No fim do ano passado, quando Chávez foi reeleito para um mandato que só expira em 2013, o bispo Ramón Viloria, de Puerto Cabello, leu uma carta aberta da Conferência Episcopal Venezuelana (CEV) ao presidente, pedindo que anistiasse os presos políticos que há no país (são quase duas centenas). A resposta de Chávez foi que políticos presos não são presos políticos. A direção da CEV, da qual Viloria é o secretário-geral, é vítima constante da fúria verborrágica de Chávez. No mês passado, o coronel chamou os bispos de "vagabundos" e de "demônios", porque a CEV se opôs explicitamente à reforma constitucional. "Tratava-se de uma proposta moralmente inaceitável, que atentava contra princípios fundamentais, como o estado pluralista e os direitos individuais dos cidadãos", diz Viloria. "Quando Chávez nos atacou por criticarmos a reforma, estava manifestando sua vontade de impor o pensamento único neste país." O bispo não é muito otimista quanto à possibilidade de Chávez mudar sua postura em relação aos que discordam dele. "Ele não deu uma só demonstração de que pretende negociar com a oposição, depois de perder o referendo", diz o bispo.

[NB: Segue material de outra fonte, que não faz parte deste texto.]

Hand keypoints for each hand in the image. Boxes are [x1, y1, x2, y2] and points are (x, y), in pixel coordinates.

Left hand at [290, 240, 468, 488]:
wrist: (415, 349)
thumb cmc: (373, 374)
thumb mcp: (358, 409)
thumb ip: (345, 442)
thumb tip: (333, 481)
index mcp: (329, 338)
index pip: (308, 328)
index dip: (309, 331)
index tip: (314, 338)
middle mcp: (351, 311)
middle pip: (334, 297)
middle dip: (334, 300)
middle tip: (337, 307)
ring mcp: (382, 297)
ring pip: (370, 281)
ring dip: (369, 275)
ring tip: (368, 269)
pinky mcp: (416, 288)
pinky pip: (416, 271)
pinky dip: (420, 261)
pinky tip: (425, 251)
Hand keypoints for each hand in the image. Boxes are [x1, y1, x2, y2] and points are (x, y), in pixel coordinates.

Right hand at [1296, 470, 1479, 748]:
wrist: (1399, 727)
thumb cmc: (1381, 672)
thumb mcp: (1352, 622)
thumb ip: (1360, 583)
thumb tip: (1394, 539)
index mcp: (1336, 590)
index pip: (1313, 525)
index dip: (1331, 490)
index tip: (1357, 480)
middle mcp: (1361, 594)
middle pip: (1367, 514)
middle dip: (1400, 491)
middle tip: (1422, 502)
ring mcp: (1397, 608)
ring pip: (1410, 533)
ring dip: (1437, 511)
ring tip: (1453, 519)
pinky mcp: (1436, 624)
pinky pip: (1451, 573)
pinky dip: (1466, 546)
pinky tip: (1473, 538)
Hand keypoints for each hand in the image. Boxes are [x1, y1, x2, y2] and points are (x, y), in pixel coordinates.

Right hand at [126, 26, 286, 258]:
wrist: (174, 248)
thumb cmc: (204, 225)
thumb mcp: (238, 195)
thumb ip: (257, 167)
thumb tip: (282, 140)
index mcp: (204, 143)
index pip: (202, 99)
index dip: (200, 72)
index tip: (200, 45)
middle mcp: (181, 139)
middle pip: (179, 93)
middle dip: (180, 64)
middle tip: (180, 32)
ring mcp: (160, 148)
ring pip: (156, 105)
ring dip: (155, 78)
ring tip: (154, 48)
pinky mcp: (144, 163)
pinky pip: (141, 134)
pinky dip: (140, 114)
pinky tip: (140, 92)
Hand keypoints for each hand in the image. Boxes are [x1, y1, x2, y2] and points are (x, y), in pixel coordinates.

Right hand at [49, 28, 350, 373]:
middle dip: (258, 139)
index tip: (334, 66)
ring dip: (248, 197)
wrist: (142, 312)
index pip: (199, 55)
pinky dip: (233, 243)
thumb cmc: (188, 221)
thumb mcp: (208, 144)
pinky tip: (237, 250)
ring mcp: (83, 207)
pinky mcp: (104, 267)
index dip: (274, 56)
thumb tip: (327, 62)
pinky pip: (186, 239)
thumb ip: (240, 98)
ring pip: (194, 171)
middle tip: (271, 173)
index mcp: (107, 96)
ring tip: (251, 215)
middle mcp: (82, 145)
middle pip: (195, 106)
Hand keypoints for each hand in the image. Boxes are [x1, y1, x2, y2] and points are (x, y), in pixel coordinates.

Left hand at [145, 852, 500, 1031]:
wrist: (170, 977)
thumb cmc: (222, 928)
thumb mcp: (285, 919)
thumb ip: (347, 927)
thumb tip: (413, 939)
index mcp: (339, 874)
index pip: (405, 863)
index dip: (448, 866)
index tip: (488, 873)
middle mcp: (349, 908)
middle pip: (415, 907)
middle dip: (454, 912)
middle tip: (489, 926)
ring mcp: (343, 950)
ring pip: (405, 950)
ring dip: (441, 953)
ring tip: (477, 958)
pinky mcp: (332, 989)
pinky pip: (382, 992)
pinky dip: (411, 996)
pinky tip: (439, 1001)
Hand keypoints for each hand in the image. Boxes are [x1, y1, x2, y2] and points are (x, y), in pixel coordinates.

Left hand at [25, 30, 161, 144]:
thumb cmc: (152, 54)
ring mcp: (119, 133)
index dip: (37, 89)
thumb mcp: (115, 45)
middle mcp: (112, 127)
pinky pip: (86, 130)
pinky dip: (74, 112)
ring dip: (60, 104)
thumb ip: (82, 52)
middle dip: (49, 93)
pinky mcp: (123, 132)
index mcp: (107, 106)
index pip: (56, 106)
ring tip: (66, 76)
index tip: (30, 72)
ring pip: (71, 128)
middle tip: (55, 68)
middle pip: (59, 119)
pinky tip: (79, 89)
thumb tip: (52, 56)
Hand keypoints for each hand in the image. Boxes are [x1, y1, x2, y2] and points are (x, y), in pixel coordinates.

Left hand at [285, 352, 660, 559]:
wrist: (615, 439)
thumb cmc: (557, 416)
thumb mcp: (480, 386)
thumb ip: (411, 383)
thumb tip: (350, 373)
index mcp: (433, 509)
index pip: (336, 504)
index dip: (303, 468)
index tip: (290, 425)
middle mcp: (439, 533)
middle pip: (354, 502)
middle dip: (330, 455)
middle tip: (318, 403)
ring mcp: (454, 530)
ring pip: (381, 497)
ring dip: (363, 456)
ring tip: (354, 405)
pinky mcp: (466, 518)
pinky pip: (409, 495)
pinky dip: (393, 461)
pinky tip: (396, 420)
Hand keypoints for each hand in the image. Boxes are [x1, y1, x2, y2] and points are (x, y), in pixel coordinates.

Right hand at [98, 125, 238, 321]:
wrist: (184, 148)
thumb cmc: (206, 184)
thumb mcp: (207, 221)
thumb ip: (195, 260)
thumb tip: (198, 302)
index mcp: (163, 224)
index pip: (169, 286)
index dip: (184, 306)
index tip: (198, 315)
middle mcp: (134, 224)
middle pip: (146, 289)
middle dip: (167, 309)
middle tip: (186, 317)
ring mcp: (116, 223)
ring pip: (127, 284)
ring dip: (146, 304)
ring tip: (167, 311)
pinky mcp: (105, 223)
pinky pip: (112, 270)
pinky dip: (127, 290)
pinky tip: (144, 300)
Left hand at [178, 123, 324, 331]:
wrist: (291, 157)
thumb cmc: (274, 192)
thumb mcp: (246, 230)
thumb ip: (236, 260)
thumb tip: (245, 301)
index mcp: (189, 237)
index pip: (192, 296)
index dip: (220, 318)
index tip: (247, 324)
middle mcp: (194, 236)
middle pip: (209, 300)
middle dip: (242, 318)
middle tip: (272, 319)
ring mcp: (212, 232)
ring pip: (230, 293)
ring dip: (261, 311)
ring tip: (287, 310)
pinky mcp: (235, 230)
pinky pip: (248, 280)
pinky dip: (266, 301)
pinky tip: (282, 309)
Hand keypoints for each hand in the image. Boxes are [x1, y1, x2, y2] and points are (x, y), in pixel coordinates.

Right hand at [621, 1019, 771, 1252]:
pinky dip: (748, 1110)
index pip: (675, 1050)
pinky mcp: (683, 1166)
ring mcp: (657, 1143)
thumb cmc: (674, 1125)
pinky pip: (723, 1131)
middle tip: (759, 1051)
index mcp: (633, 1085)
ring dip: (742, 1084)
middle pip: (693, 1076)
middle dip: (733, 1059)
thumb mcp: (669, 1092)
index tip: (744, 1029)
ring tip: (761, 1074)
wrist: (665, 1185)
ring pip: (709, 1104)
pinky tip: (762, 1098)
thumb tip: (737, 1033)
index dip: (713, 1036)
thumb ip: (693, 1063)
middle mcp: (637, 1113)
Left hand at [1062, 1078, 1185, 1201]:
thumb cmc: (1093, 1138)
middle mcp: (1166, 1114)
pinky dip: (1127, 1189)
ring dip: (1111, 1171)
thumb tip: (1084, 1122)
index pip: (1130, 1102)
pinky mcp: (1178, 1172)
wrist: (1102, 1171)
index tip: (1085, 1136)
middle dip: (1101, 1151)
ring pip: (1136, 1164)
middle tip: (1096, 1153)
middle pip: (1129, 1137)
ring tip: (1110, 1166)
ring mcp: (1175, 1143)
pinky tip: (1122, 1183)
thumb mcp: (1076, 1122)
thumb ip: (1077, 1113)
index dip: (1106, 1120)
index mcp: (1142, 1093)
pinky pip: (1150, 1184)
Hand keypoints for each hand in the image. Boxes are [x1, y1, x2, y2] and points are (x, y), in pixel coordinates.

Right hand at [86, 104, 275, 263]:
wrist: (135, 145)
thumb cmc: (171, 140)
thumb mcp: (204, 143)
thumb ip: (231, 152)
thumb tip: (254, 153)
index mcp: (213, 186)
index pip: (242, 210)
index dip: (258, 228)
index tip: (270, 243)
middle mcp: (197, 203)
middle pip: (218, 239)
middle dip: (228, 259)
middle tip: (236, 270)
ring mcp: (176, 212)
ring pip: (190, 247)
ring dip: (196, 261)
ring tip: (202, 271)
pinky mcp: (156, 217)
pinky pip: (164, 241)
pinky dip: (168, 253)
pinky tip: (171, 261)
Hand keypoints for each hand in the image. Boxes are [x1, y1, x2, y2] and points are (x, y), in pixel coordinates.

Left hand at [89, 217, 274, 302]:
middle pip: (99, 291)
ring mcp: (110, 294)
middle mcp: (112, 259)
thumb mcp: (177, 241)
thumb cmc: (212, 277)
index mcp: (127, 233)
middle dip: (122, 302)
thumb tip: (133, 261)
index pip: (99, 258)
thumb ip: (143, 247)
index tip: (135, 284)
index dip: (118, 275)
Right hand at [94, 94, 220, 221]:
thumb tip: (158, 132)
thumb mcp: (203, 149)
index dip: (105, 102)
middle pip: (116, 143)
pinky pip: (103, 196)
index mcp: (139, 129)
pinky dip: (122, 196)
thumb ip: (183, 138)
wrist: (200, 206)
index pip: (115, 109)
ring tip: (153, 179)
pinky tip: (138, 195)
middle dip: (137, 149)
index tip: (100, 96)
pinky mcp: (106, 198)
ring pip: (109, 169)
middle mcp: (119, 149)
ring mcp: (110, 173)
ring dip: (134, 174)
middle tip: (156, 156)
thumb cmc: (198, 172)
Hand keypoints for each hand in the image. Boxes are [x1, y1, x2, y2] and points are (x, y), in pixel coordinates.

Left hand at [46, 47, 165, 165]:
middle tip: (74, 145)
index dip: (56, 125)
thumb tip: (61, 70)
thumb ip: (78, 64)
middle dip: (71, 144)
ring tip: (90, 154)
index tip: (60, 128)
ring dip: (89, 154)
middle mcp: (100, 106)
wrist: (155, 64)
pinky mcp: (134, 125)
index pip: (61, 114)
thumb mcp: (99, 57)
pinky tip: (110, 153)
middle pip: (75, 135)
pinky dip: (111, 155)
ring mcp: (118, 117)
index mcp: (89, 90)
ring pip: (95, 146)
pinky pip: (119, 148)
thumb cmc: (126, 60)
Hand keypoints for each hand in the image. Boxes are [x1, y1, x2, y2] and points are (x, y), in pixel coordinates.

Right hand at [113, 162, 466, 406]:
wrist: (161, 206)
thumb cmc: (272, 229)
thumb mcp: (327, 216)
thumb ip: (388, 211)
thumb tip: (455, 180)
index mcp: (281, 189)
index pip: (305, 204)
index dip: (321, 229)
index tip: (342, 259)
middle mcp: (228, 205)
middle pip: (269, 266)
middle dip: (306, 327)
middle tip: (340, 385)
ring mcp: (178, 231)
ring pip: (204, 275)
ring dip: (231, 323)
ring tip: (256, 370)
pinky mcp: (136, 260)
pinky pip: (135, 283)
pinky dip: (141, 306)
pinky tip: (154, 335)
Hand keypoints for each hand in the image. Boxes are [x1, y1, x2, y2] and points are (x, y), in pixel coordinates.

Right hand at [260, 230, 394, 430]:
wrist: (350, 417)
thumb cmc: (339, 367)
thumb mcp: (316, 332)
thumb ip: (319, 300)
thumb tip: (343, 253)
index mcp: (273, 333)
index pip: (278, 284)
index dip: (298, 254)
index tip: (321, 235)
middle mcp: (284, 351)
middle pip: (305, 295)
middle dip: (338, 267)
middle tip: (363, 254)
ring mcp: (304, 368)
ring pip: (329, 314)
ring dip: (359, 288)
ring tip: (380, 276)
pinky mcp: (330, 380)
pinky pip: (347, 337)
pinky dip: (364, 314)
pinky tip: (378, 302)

Tem gente que não sabe perder

Vladimir Villegas acaba de deixar o posto de vice-ministro de Relações Exteriores do governo Chávez e já ocupou o cargo de embaixador no Brasil e no México, de onde teve de sair quase fugido depois que o coronel chamou o presidente Vicente Fox de "cachorrinho do império", em 2005. Villegas, como acontece com todos os membros da cúpula chavista, esmera-se em repetir o discurso de Chávez em todos os aspectos e detalhes. Dizer qualquer coisa fora do roteiro pré-aprovado pelo presidente é um risco. Para Villegas, não foi possível aprovar a reforma constitucional no referendo pelo seguinte motivo: "O povo não entendeu direito nossa proposta socialista, mas vamos tentar de novo", diz o chavista. "Afinal, não podemos esquecer que a Revolução Bolivariana é uma referência para movimentos sociais de toda a América Latina." Como os venezuelanos já opinaram nas urnas, algo que o chavismo custa a compreender, trata-se de uma referência fracassada.